Return to the world of Little Nightmares with Mono and Six tomorrow.
Ah, hello again. It’s good to see you. Come, join us, we were just getting started.
The world of Little Nightmares is quite like exploring a child’s bad dream about the realm of grownups, but with all the distortions and misunderstanding made completely real. Adults tower over you menacingly. They are utterly powerful and full of secret intentions. There are rules that are never explained to you which must be followed to the letter. And yet, you are never permitted to wake up.
When the team approaches creating a new adventure in the world of Little Nightmares, this is where we begin, with a strange world that isn’t made for the children trying to navigate it. Each adventure leads the visitor through a system that acts in accordance with a basic principle or concept, challenging you to overcome both puzzles and horrors that will stalk and capture you if you wander too close.
One of our main design principles is that, to help you feel the same level of confusion and struggle that a child feels, the game explains very little. You must find solutions and learn about your environment through careful observation.
In the original Little Nightmares, we were trapped in The Maw, which operates on the principle of hunger – not just the physical sensation, but other concepts that are related, like greed and over-consumption. In Little Nightmares II, we travel to the Pale City and its surroundings, an area that entices and threatens us with escapism. Let’s talk about how that theme touches the main areas of the game.
The natural beauty of the Wilderness might seem a tonic to the idea of things that one must escape. Quickly, we can notice that we might not be alone in this beautiful forest. Traps and snares are everywhere; someone is intent on capturing anything that dares move. The Hunter, who mutters and snarls beneath his mask like a pack of hounds, is the embodiment of a threat you can’t fight.
Your only hope with the Hunter is to run faster, think quicker, and look for a way to turn the tables. It’s a very primal version of escapism that shows us the roots of the behavior. Keep your eyes open for others who were lost to the hunt as you trek through the Wilderness. Sometimes, not even digging into the ground can save someone in the Hunter’s sights.
Then, across the cloudy sea, on the outskirts of the Pale City, you have the School. This twisted learning institute is home to other predators who are also fond of setting traps. Bullies rove the halls looking for anything weaker than them to torment, but they are not at the top of this food pyramid. Even the wildest Bully wouldn’t dare to so much as twitch without permission when they’re inside the Teacher’s classroom.
In this school, conformity isn’t a choice, it’s survival, and everyone is looking for a moment of escape. Even the Teacher needs to step away from her duties from time to time, and if you’re clever enough, you might catch her dabbling in her own form of artistic expression.

Complete the following
[1] Transcribe the part of the Little Nightmares passage that opens with the words containing "Then, across the" and closes with "of artistic expression.".
[2] Go on with the Little Nightmares passage from the point where it stops.

Collected data entries
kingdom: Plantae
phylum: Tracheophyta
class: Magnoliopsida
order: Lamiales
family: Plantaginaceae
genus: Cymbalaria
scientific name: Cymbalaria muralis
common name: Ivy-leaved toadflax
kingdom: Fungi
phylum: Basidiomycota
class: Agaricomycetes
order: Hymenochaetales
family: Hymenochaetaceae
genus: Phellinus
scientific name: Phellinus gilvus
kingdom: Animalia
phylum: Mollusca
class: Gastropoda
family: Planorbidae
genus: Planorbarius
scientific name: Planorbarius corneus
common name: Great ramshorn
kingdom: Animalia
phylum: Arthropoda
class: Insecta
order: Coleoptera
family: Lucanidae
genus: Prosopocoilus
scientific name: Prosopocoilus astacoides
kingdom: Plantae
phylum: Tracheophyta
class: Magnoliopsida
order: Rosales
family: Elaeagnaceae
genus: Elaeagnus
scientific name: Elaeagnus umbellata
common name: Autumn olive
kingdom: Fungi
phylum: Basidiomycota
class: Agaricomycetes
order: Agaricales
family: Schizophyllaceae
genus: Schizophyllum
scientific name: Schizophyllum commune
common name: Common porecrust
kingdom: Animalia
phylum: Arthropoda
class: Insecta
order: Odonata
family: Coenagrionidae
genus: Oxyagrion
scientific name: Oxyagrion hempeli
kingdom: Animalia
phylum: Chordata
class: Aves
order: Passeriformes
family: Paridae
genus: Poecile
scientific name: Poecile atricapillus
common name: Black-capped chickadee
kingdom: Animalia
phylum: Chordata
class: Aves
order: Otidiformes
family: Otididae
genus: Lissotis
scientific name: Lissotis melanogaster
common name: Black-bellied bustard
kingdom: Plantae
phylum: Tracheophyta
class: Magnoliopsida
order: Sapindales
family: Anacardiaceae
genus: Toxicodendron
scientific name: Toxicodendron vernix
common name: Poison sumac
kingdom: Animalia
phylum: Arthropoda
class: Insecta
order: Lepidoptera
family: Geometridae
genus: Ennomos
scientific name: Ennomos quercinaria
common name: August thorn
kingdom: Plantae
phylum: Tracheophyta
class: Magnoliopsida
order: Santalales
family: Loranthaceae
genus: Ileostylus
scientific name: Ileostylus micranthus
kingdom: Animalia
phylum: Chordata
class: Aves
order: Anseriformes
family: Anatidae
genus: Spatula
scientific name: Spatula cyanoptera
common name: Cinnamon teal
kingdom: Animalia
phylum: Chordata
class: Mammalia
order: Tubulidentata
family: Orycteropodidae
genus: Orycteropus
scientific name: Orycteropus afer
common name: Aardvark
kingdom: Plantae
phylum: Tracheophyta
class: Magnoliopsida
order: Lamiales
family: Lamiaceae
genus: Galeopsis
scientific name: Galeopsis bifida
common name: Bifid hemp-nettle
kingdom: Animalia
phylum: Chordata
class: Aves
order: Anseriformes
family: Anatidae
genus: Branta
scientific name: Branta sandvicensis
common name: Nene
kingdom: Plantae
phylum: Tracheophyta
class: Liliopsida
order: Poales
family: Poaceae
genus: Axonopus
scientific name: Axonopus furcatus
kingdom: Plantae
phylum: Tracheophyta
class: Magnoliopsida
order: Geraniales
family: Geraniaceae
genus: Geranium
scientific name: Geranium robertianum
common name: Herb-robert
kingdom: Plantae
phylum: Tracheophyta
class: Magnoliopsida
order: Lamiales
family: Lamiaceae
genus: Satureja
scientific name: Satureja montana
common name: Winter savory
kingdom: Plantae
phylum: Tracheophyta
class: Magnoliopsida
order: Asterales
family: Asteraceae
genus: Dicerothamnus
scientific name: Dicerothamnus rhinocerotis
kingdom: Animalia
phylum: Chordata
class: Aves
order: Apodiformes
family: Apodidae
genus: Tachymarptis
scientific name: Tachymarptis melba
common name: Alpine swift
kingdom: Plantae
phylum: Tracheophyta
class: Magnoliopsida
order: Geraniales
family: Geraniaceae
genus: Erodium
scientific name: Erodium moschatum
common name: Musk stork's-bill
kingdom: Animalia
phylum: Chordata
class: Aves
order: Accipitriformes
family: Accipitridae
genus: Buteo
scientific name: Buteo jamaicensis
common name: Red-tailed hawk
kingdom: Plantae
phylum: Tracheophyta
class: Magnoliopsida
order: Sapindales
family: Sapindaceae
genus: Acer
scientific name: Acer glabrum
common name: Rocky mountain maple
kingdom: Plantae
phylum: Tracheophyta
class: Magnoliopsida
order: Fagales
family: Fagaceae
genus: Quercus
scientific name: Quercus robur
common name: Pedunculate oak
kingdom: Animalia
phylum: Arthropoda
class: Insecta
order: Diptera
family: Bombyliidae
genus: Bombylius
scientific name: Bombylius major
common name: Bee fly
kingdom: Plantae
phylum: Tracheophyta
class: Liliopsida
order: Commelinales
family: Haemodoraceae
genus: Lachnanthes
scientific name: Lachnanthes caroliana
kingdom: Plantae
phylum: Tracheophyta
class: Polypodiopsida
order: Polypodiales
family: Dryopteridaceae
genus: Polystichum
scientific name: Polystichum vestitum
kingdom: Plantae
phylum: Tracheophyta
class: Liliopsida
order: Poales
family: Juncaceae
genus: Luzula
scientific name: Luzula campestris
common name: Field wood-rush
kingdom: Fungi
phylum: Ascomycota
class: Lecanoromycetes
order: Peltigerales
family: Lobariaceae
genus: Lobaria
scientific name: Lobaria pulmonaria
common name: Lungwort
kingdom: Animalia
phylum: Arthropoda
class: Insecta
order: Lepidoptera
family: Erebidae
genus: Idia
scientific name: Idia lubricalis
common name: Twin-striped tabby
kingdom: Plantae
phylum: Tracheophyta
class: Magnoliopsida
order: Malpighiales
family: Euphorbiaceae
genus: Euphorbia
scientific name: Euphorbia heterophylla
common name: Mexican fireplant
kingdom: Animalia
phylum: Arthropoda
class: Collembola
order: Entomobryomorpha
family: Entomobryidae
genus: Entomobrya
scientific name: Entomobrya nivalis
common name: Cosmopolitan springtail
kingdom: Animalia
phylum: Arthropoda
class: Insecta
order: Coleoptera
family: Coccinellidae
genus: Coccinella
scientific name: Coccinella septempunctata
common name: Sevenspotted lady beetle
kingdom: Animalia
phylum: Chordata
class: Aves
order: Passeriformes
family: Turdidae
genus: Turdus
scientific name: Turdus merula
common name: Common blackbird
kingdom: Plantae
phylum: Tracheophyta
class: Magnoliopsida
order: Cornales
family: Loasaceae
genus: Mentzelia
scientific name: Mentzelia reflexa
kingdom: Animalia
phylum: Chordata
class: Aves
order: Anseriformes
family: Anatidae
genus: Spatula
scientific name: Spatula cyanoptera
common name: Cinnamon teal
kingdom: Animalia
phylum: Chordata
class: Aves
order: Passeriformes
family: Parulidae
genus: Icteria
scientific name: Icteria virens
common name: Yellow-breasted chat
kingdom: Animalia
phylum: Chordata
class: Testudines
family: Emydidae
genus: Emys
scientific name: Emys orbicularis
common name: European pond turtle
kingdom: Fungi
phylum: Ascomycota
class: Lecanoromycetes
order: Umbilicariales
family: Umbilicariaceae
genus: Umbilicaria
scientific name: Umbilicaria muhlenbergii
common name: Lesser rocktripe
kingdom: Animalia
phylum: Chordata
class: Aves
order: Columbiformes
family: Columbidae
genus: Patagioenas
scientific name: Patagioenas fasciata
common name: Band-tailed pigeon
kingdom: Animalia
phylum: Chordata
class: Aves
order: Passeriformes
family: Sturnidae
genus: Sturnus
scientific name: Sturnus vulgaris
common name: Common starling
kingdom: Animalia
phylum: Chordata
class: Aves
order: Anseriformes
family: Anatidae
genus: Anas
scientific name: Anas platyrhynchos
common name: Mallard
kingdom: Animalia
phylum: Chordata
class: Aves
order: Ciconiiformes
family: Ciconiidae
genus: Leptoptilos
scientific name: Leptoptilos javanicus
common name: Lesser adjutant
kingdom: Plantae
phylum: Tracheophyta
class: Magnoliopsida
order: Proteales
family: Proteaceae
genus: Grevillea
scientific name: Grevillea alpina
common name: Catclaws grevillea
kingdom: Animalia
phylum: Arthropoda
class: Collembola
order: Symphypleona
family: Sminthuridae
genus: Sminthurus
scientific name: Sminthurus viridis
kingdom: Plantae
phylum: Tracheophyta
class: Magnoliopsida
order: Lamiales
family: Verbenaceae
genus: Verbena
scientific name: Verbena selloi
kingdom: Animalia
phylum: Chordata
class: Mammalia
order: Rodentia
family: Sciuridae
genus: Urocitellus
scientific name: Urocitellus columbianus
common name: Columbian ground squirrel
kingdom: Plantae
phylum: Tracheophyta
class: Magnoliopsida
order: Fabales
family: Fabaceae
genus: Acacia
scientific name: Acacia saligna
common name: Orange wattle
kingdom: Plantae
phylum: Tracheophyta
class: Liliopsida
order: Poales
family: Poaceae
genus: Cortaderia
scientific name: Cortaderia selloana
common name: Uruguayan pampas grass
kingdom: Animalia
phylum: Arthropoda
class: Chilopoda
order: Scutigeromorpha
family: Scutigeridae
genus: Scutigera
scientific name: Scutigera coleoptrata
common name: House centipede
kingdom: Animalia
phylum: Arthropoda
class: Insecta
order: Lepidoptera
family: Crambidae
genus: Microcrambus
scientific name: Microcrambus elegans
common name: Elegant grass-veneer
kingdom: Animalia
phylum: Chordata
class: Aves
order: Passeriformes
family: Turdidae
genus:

Task results
[1]
Then, across the cloudy sea, on the outskirts of the Pale City, you have the School. This twisted learning institute is home to other predators who are also fond of setting traps. Bullies rove the halls looking for anything weaker than them to torment, but they are not at the top of this food pyramid. Even the wildest Bully wouldn’t dare to so much as twitch without permission when they’re inside the Teacher’s classroom.
In this school, conformity isn’t a choice, it’s survival, and everyone is looking for a moment of escape. Even the Teacher needs to step away from her duties from time to time, and if you’re clever enough, you might catch her dabbling in her own form of artistic expression.

[2]
We’ve already discussed how the Hospital’s Patients are seeking to escape from their humdrum lives by looking for a medical source for their boredom. They run willingly into the Doctor’s waiting room and become part of his search for the perfect expression of his techniques. Even though his methods are horrific, his perfectionism is also a bit of procrastination – forever fiddling with details rather than finishing his creations, hiding away from the possibility that the final product won’t be as good as hoped.
And then, we come to the Pale City itself. Here we have a population of Viewers who have given up everything to tune in to the sweet promises of the Transmission. What might look like useless static is a siren’s song that lures these Viewers with whatever their hearts desire. The more they watch, the deeper they fall under its control. They develop a dependency on the Transmission, violently destroying anything that interrupts their connection to its cool, heartless glow.
Eventually, the Transmission leeches away everything that makes them unique. Their faces soften and blur, their limbs quiver in time with the commercial breaks. They become desperate to get closer to the screen, as if they’re bathing in its light. It becomes harder and harder to tell where they end, and the television begins. Finally, in a state of televisual rapture, they quietly slip all the way in to the signal, leaving behind only a suit of empty clothes.
Mono, and his new abilities, can be seen as a threat to these systems of escapism. He can use the televisions scattered around the city to move freely where others cannot. He can attack things straight on, cutting through the static.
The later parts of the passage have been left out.